→ **Directions**
Update the rows in the stretch from "Document page, 1241x1754 pixels." through "text Ele insistia" by swapping "pixels" for "dots", and leave everything else as it is.

→ **Extracted data**

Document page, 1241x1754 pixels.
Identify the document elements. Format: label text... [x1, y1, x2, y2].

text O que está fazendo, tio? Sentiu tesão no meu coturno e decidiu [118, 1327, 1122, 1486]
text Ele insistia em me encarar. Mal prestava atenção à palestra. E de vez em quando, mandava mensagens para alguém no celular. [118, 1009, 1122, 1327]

--

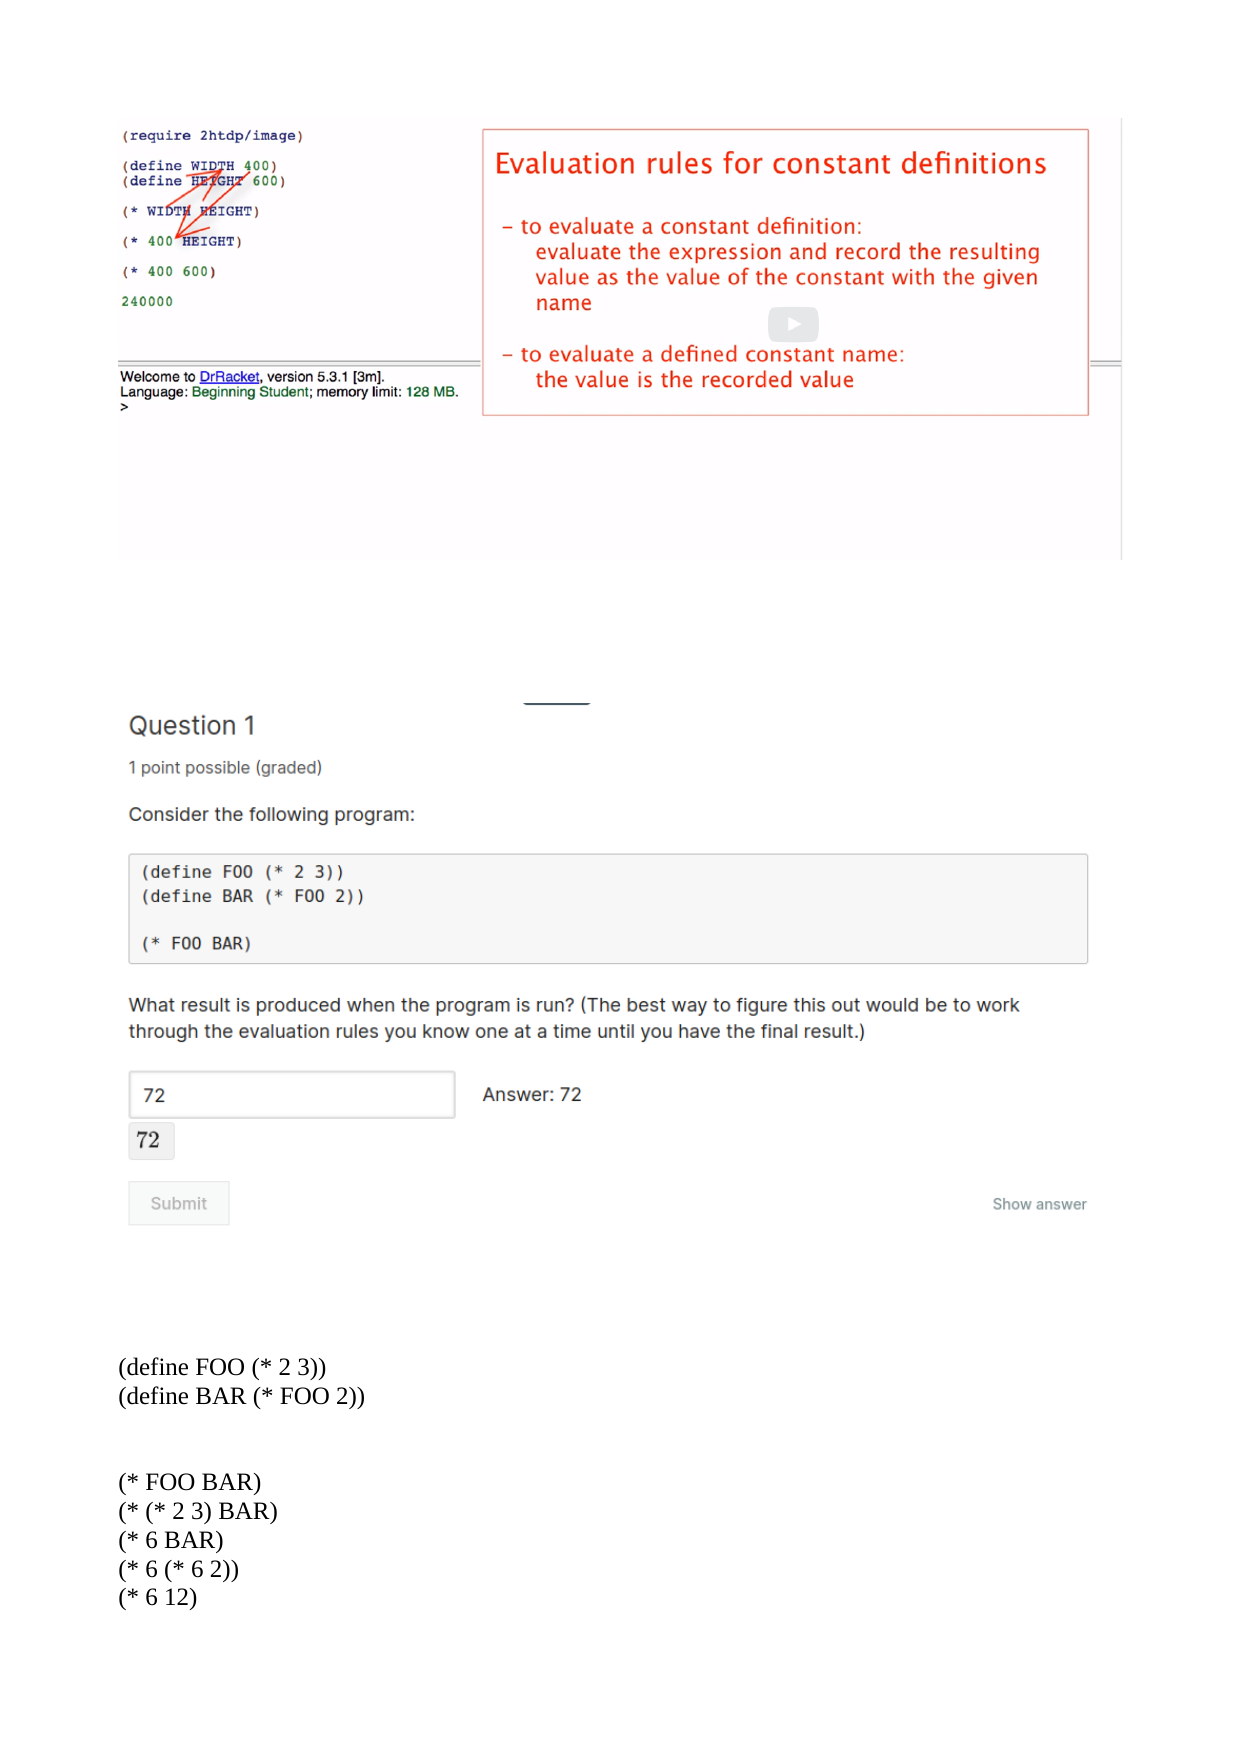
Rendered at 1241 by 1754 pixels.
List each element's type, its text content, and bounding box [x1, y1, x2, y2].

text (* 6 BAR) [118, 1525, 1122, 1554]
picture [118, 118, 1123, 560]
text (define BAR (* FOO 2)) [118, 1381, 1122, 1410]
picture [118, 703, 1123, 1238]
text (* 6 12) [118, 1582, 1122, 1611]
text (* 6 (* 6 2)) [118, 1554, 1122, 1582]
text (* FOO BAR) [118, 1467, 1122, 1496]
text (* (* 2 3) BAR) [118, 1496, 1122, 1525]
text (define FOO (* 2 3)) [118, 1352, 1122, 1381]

→ **Answer to the task**
Document page, 1241x1754 dots.
Identify the document elements. Format: label text... [x1, y1, x2, y2].

text O que está fazendo, tio? Sentiu tesão no meu coturno e decidiu [118, 1327, 1122, 1486]
text Ele insistia em me encarar. Mal prestava atenção à palestra. E de vez em quando, mandava mensagens para alguém no celular. [118, 1009, 1122, 1327]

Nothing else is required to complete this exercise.